Con frecuencia me observo desde mis miedos, mis exigencias y mis carencias. Me juzgo con ingratitud y dureza y, muchas veces, termino mirando a los demás de la misma manera.
Jesús me invita a descubrir otra mirada: la mirada de Dios. Una mirada que conoce mis límites, pero sobre todo mis posibilidades.
2. Dejarme compadecer
Al verme, Dios no siente lástima. Siente compasión.
No me juzga desde lejos ni me señala con el dedo. Comprende mis luchas, conoce mis heridas y abraza mi fragilidad.
Su compasión toma la forma del perdón, de paciencia, de ternura y de confianza y esto es lo que me hace capaz de compadecerme de los demás, porque nadie da, de lo que no tiene.
3. Dejarme enviar
La experiencia del amor de Dios nunca termina en mí.

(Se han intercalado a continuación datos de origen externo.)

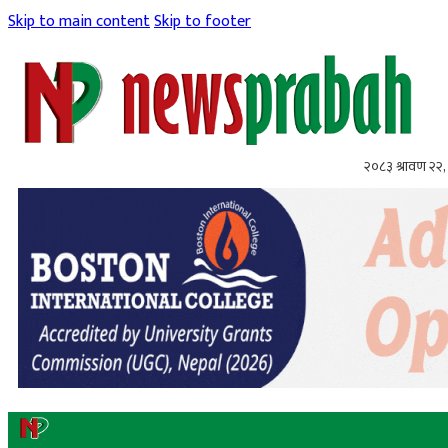
Skip to main content
Skip to footer
२०८३ श्रावण २२, 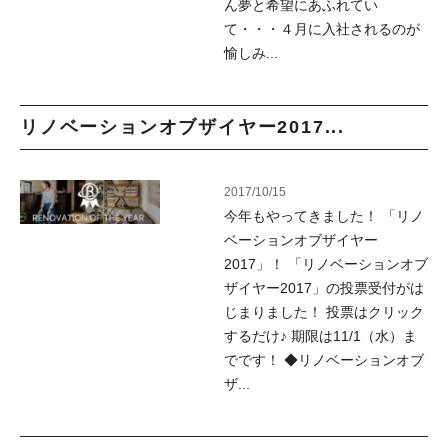
ん夢と希望にあふれてい
て・・・４月に入社されるのが
愉しみ...
リノベーションオブザイヤー2017...
2017/10/15
今年もやってきました！ 「リノ
ベーションオブザイヤー
2017」！ 「リノベーションオブ
ザイヤー2017」の投票受付がは
じまりました！ 投票はクリック
するだけ♪ 期限は11/1（水）ま
でです！ ◆リノベーションオブ
ザ...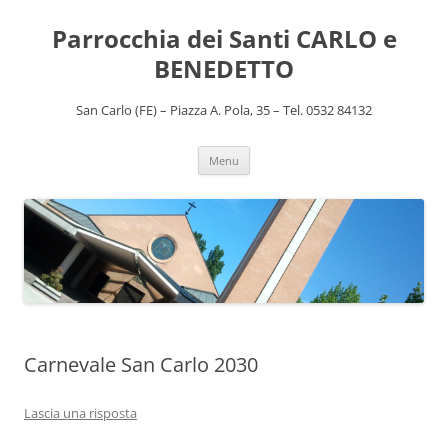
Vai
al
Parrocchia dei Santi CARLO e
contenuto
BENEDETTO
San Carlo (FE) – Piazza A. Pola, 35 – Tel. 0532 84132
Menu
Carnevale San Carlo 2030
Lascia una risposta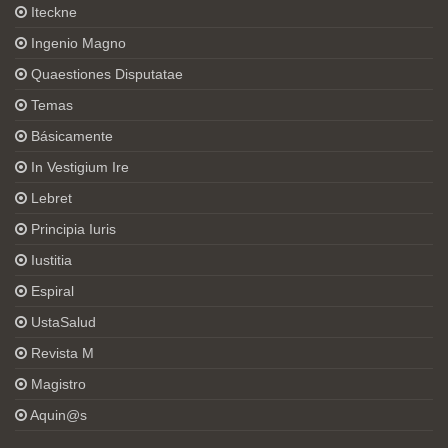
Iteckne
Ingenio Magno
Quaestiones Disputatae
Temas
Básicamente
In Vestigium Ire
Lebret
Principia Iuris
Iustitia
Espiral
UstaSalud
Revista M
Magistro
Aquin@s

Quien ha sido visto con amor aprende a mirar con amor.
Quien ha sido comprendido aprende a comprender.
Quien ha sido perdonado aprende a perdonar.
Por eso Jesús llama y envía.
Tal vez la misión no consiste en salvar el mundo por mis propias fuerzas. Si no, en prolongar la mirada, la compasión y la acción de Jesús ante el sufrimiento del mundo.